We have so much to be thankful for in 2011. Everyone has been healthy, which is a huge blessing, seeing as how we had two children in the hospital two different times last year! It’s never fun when your children are in the hospital.
2011 has been a year of challenges and excitement.
Tony continues to work for the government and is constantly getting new duties added to his job description. He also continues to do some adjunct faculty teaching.
I continue to stay home and take care of Tony and the kids. I manage the kids’ services and run them to all their doctor’s appointments and therapies. I had more than 220 doctors and therapy appointments for the kids last year! So to say I’m constantly on the go would be an understatement!
Caleb is now nine years old and in the fourth grade and continues to puzzle Tony and I, his teachers and the doctors. While he doesn’t seem to be drastically regressing like we’ve seen in the past, he has been exhibiting problems with his short-term memory, to which the doctors are puzzled. His teacher expresses concerns about his lack of focus, but no one really knows what to do about that issue. Caleb continues to receive his in-home support through the State of Kansas, for which we are very thankful! It is a huge help to us to have someone be able to come in and spend about three hours with him in the evening.
Cassidy is now eight years old and in the third grade. She is a puzzle as well, only from the fact that she likes to defy all authority and thinks that rules do not apply to her! But she’s a huge help when she wants to be!

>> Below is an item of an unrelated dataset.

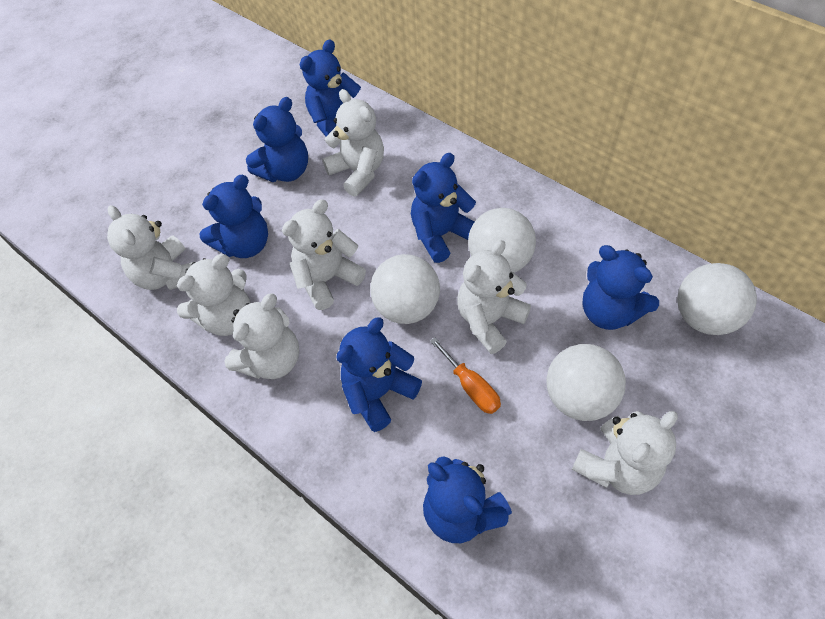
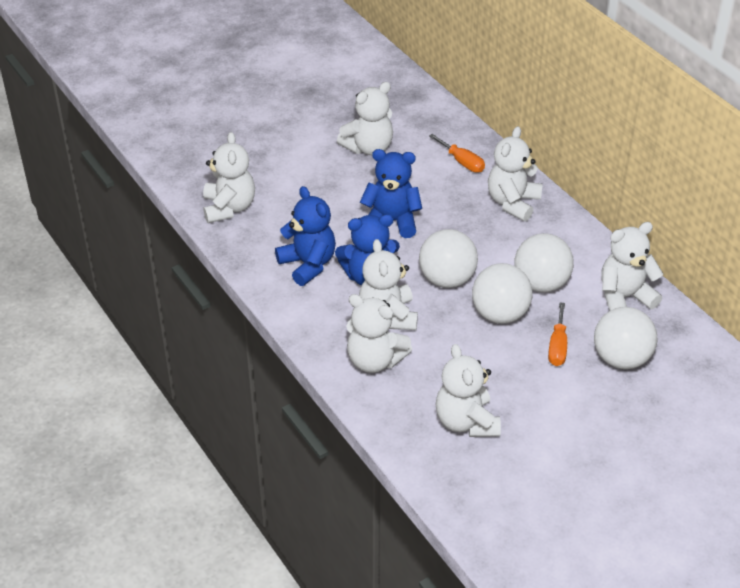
blue teddy bear: 7 -> 3
orange screwdriver: 1 -> 2

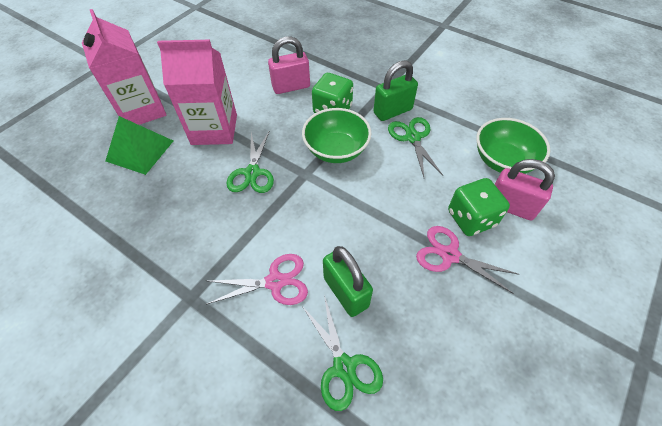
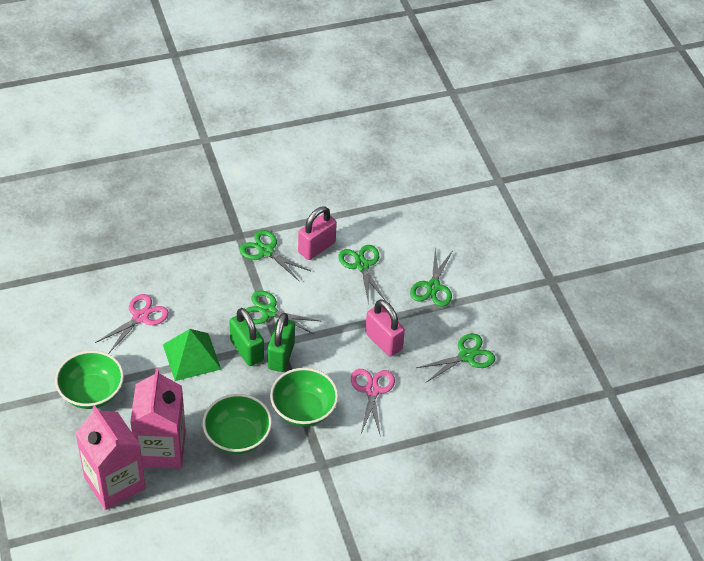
green bowl: 2 -> 3
green dice: 2 -> 0
green scissors: 3 -> 5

In July, Caleb and Cassidy spent a week at sleep away camp. It’s a camp for special needs children and both kids had one-on-one counselors. It was a much needed vacation for Tony and I as we were able to go with Steven to Eureka Springs, Arkansas and do a lot of relaxing! When you have special needs children, it’s hard to get a break. We love Camp Barnabas and the kids are already signed up to go again in June!

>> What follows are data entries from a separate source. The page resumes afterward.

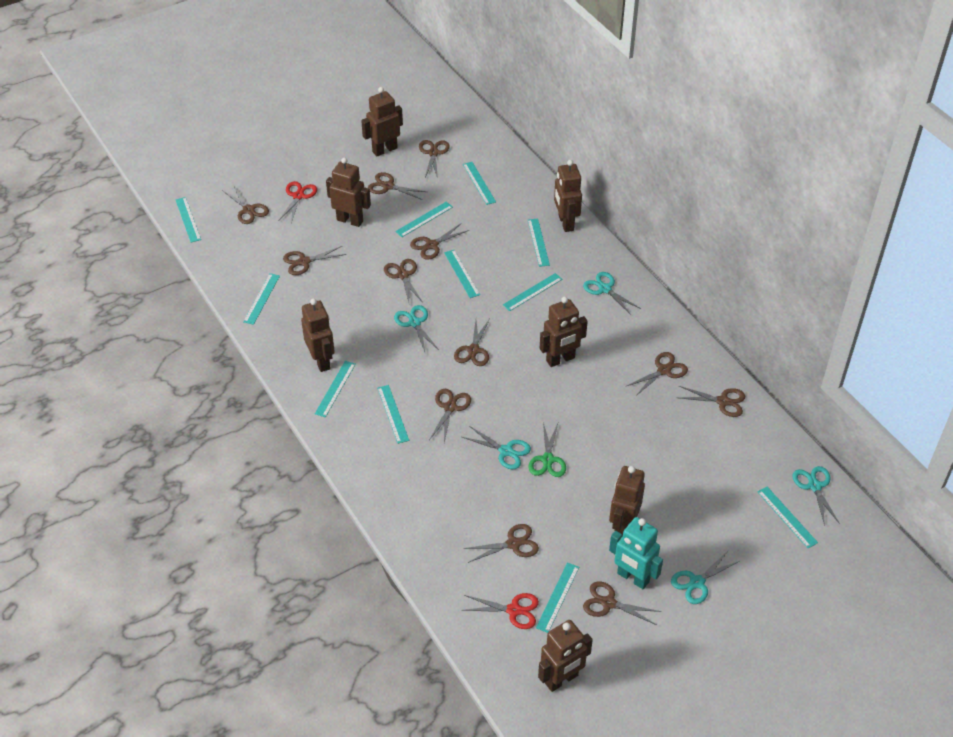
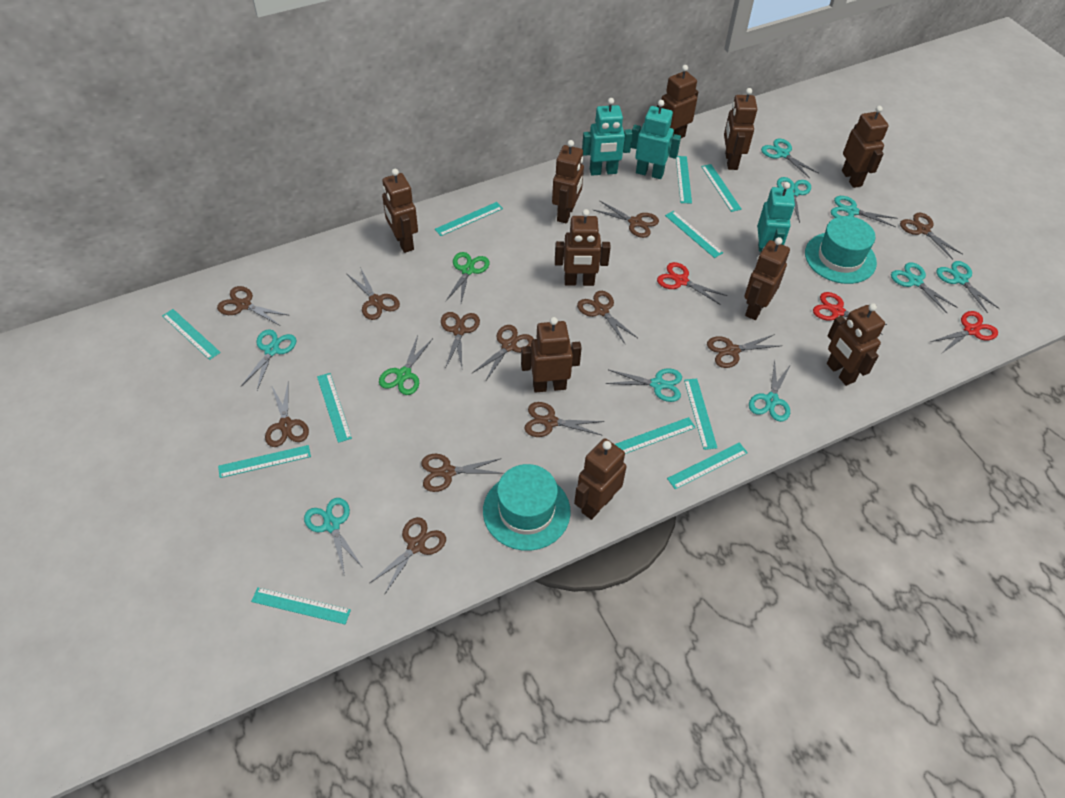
brown robot: 7 -> 10
green scissors: 1 -> 2
red scissors: 2 -> 3
turquoise hat: 0 -> 2
turquoise robot: 1 -> 3
turquoise scissors: 5 -> 9

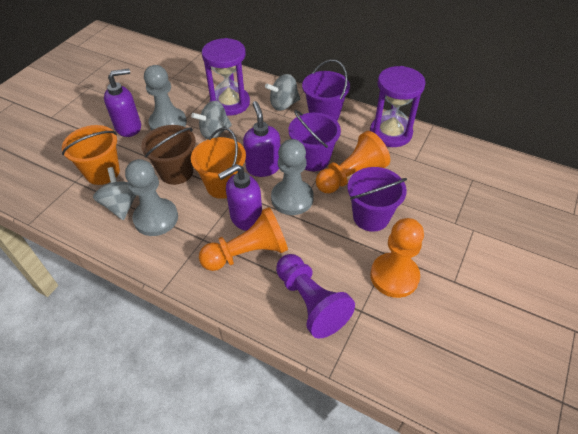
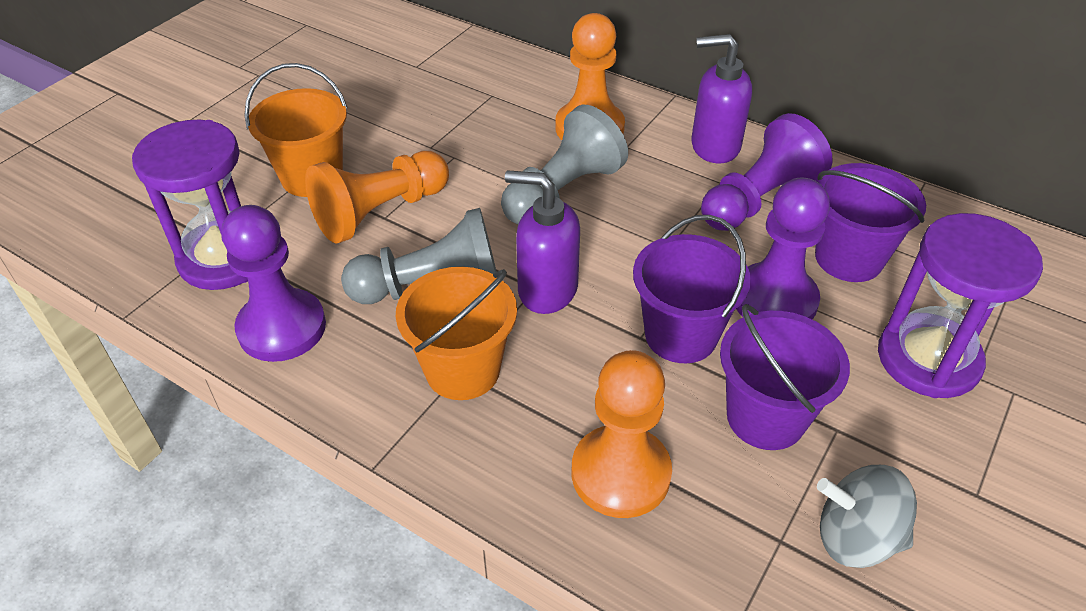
brown bucket: 1 -> 0
grey pawn: 3 -> 2
grey spinning top: 3 -> 1
purple pawn: 1 -> 3
purple soap dispenser: 3 -> 2

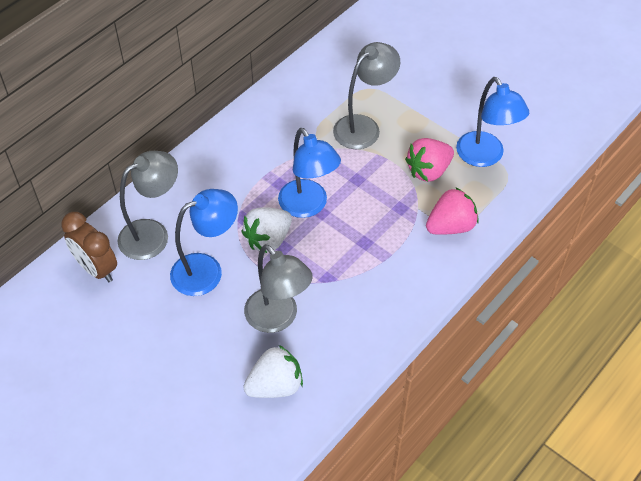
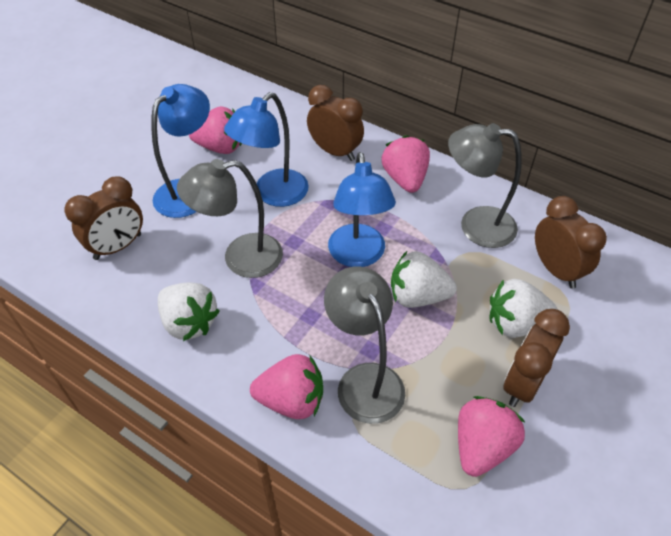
brown clock: 1 -> 4
pink strawberry: 2 -> 4
white strawberry: 2 -> 3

September 8, 2011 - Finalization Day with the Judge
Steven will be 23 months old on the 30th. We were very excited when we learned in May that we would be allowed to adopt him, which we were able to finalize on September 8th. Last January 1st, at 11 months old, Steven crawled for the first time after weekly physical therapy. We were all so excited when he started crawling. We continued with his physical therapy to work on walking. Steven’s hard work (as well as the hard work of his psychical therapists!) paid off when he started walking at 20 months! We now can’t keep him still.

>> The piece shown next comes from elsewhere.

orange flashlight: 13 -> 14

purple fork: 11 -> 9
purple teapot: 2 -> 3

As some of you may not know, Steven was born not breathing due to labor complications. From what we learned upon his placement with us, the doctors were not sure that he was going to survive. When it appeared that he was going to survive and was breathing on his own, they did not know what type of developmental delays that he would endure. We are so grateful to God for the progress that Steven has made! He is still not talking, but has started signing some words. We have added speech therapy to his weekly schedule! I just know that he will continue to do well!!!!
Steven did give us a huge scare this October/November/December. Because of his medical history, when he started exhibiting some symptoms of muscle weakness we notified his neurologist. They wanted to see him, but didn’t really see much that they were concerned about at that time and just wanted to monitor him. About six weeks later he started waking multiple times a night and banging his head on his crib. We went to the pediatrician who ultimately called his neurologist. We were then sent back to the neurologist and they ordered that an MRI be done to determine what might be going on. Some things that they were looking for were tumors or neurodegenerative conditions. Thankfully, we were pleased to hear that all looked clear! While he still is exhibiting the muscle weakness and still occasionally banging his head at night, we know that it’s nothing neurological and will just continue with his therapies and do what we have been doing to help him.
So that is a quick review of what’s been going on in the Sines household! We pray that this letter finds all of you doing well. We’d love to hear how things are going with you.